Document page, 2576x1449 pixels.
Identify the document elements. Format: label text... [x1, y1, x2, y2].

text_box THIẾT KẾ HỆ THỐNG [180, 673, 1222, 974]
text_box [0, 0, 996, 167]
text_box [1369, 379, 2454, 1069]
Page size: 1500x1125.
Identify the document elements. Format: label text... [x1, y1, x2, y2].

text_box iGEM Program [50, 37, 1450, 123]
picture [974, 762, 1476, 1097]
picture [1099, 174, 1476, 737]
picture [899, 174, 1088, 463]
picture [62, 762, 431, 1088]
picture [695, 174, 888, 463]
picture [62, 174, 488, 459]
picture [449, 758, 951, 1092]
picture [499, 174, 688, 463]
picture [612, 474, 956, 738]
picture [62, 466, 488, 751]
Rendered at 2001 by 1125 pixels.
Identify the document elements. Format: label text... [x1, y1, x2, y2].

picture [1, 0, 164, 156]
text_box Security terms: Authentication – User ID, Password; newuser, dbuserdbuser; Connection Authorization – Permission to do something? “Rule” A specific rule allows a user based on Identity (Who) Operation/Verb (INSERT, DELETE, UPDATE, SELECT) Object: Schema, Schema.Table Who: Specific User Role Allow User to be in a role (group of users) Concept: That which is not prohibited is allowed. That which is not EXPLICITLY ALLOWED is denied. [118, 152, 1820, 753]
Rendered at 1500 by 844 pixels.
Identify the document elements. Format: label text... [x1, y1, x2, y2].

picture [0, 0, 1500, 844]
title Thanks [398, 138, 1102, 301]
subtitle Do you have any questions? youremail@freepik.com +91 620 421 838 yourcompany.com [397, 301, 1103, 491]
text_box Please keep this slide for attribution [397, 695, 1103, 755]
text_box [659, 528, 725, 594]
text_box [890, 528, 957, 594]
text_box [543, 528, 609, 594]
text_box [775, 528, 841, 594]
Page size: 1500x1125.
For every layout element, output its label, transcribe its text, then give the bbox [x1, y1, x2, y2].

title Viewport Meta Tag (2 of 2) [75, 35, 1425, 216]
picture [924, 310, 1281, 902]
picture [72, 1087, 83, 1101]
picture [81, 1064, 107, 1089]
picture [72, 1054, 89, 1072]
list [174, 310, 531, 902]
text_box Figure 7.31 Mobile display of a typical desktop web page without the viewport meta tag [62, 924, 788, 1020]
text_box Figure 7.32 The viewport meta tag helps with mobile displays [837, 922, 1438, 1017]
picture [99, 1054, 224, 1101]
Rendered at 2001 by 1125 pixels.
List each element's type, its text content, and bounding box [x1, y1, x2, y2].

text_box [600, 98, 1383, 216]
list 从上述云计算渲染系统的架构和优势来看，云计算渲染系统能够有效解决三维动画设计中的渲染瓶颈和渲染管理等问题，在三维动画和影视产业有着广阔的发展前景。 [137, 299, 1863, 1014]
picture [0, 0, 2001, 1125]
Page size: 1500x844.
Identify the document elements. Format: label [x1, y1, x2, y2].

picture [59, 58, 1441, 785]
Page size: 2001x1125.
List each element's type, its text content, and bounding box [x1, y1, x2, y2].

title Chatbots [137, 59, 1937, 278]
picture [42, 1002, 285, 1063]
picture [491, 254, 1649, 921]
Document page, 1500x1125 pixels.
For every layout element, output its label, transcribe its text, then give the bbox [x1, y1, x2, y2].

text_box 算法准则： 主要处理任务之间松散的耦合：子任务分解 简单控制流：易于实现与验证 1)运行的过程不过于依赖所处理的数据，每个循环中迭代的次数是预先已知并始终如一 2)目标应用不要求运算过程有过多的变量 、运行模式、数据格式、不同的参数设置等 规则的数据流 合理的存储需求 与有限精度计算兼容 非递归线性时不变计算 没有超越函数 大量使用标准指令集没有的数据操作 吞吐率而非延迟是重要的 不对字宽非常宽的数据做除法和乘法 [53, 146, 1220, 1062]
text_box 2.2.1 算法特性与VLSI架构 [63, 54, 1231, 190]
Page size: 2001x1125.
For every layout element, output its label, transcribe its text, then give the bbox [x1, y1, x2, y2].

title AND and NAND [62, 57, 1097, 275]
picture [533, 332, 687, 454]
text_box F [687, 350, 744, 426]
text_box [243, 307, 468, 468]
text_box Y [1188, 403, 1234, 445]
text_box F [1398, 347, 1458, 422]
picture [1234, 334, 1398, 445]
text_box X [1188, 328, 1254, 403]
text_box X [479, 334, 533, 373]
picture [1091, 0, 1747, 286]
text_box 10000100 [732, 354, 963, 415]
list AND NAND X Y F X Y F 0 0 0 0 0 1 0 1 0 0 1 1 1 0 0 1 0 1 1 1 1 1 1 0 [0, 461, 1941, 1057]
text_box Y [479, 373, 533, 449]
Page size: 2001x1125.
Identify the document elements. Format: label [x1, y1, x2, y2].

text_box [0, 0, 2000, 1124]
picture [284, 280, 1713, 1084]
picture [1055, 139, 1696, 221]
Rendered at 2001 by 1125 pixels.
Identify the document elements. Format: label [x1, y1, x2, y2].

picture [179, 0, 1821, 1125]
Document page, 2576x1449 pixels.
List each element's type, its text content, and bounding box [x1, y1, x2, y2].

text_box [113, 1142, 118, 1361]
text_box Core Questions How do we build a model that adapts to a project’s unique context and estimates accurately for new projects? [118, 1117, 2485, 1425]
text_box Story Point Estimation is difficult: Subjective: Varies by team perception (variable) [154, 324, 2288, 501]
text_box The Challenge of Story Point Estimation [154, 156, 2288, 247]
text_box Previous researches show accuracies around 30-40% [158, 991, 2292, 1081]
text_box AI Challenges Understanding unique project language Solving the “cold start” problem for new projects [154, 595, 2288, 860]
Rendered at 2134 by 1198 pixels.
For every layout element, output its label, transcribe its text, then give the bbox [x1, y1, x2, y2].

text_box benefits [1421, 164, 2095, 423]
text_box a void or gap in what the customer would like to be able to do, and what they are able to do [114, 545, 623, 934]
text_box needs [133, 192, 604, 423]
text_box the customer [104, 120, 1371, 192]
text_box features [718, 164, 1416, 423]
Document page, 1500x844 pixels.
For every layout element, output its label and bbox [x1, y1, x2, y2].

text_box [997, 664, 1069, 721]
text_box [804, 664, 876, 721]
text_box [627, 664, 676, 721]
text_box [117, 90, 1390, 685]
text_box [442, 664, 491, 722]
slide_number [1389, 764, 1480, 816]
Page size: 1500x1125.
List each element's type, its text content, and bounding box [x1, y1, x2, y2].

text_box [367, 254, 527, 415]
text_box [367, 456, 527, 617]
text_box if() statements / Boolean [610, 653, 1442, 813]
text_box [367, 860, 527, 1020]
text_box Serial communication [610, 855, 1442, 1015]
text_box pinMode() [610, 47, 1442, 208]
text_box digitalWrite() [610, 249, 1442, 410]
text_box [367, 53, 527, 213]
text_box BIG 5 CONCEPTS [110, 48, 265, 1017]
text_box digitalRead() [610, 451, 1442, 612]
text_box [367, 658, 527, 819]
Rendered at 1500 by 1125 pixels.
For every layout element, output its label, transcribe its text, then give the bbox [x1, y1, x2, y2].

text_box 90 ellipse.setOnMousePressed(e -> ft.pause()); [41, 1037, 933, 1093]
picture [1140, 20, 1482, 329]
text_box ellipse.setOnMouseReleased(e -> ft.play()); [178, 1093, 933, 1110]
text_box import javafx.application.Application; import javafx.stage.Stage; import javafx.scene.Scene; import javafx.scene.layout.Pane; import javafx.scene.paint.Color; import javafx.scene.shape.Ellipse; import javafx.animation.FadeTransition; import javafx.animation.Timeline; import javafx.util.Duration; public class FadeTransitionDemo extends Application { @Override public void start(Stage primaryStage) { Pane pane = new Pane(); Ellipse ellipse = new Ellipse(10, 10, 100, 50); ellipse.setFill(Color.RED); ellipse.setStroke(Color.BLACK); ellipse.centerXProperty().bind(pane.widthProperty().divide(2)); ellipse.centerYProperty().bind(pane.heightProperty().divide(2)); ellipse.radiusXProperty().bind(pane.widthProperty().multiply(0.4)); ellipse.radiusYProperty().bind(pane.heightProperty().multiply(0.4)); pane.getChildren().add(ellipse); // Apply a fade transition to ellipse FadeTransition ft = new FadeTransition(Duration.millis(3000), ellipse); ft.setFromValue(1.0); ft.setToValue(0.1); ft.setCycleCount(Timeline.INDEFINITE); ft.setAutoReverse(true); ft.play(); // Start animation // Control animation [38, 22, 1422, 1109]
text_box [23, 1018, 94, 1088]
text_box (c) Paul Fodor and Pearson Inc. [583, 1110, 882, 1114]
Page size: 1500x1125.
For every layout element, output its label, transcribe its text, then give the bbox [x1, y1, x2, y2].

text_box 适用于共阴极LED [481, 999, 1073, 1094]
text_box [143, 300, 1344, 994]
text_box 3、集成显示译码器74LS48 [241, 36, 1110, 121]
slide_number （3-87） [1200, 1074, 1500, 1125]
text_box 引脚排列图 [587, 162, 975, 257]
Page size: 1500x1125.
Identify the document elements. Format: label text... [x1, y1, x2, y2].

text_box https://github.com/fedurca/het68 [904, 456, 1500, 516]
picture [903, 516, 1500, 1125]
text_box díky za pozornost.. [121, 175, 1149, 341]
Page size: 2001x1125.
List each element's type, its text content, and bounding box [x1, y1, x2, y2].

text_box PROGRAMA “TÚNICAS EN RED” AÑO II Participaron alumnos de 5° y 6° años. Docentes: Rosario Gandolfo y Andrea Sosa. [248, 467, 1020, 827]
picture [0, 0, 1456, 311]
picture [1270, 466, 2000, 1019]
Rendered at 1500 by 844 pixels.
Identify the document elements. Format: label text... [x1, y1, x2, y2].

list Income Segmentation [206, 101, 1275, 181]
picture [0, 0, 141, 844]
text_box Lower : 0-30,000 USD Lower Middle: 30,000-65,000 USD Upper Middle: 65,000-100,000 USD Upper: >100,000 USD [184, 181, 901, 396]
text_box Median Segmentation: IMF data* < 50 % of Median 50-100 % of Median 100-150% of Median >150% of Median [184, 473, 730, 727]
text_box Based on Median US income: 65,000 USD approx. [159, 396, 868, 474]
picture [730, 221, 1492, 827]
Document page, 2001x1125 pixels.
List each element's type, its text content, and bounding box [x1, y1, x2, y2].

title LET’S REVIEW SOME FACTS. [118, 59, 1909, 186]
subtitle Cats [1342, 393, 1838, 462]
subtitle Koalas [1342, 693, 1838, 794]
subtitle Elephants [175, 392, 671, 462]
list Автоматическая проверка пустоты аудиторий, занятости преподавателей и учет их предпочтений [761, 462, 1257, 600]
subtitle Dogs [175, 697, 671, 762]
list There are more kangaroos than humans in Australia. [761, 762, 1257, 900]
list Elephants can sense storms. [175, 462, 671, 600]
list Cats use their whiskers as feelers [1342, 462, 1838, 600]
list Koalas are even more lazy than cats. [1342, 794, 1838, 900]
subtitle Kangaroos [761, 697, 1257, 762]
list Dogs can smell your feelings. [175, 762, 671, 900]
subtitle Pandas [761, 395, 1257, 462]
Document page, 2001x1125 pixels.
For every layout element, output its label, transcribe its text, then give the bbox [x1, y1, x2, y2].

○ ○ ○ ○ ○

* _Problem_
Output the line bearing "text_box [143, 300, 1344, 994]" along with all the lines after it through the end of the entries, exactly, and no other lines.

* _Task solution_
text_box [143, 300, 1344, 994]
text_box 3、集成显示译码器74LS48 [241, 36, 1110, 121]
slide_number （3-87） [1200, 1074, 1500, 1125]
text_box 引脚排列图 [587, 162, 975, 257]
Page size: 1500x1125.
Identify the document elements. Format: label text... [x1, y1, x2, y2].

text_box https://github.com/fedurca/het68 [904, 456, 1500, 516]
picture [903, 516, 1500, 1125]
text_box díky za pozornost.. [121, 175, 1149, 341]
Page size: 2001x1125.
List each element's type, its text content, and bounding box [x1, y1, x2, y2].

text_box PROGRAMA “TÚNICAS EN RED” AÑO II Participaron alumnos de 5° y 6° años. Docentes: Rosario Gandolfo y Andrea Sosa. [248, 467, 1020, 827]
picture [0, 0, 1456, 311]
picture [1270, 466, 2000, 1019]
Rendered at 1500 by 844 pixels.
Identify the document elements. Format: label text... [x1, y1, x2, y2].

list Income Segmentation [206, 101, 1275, 181]
picture [0, 0, 141, 844]
text_box Lower : 0-30,000 USD Lower Middle: 30,000-65,000 USD Upper Middle: 65,000-100,000 USD Upper: >100,000 USD [184, 181, 901, 396]
text_box Median Segmentation: IMF data* < 50 % of Median 50-100 % of Median 100-150% of Median >150% of Median [184, 473, 730, 727]
text_box Based on Median US income: 65,000 USD approx. [159, 396, 868, 474]
picture [730, 221, 1492, 827]
Document page, 2001x1125 pixels.
List each element's type, its text content, and bounding box [x1, y1, x2, y2].

title LET’S REVIEW SOME FACTS. [118, 59, 1909, 186]
subtitle Cats [1342, 393, 1838, 462]
subtitle Koalas [1342, 693, 1838, 794]
subtitle Elephants [175, 392, 671, 462]
list Автоматическая проверка пустоты аудиторий, занятости преподавателей и учет их предпочтений [761, 462, 1257, 600]
subtitle Dogs [175, 697, 671, 762]
list There are more kangaroos than humans in Australia. [761, 762, 1257, 900]
list Elephants can sense storms. [175, 462, 671, 600]
list Cats use their whiskers as feelers [1342, 462, 1838, 600]
list Koalas are even more lazy than cats. [1342, 794, 1838, 900]
subtitle Kangaroos [761, 697, 1257, 762]
list Dogs can smell your feelings. [175, 762, 671, 900]
subtitle Pandas [761, 395, 1257, 462]
Document page, 2001x1125 pixels.
For every layout element, output its label, transcribe its text, then give the bbox [x1, y1, x2, y2].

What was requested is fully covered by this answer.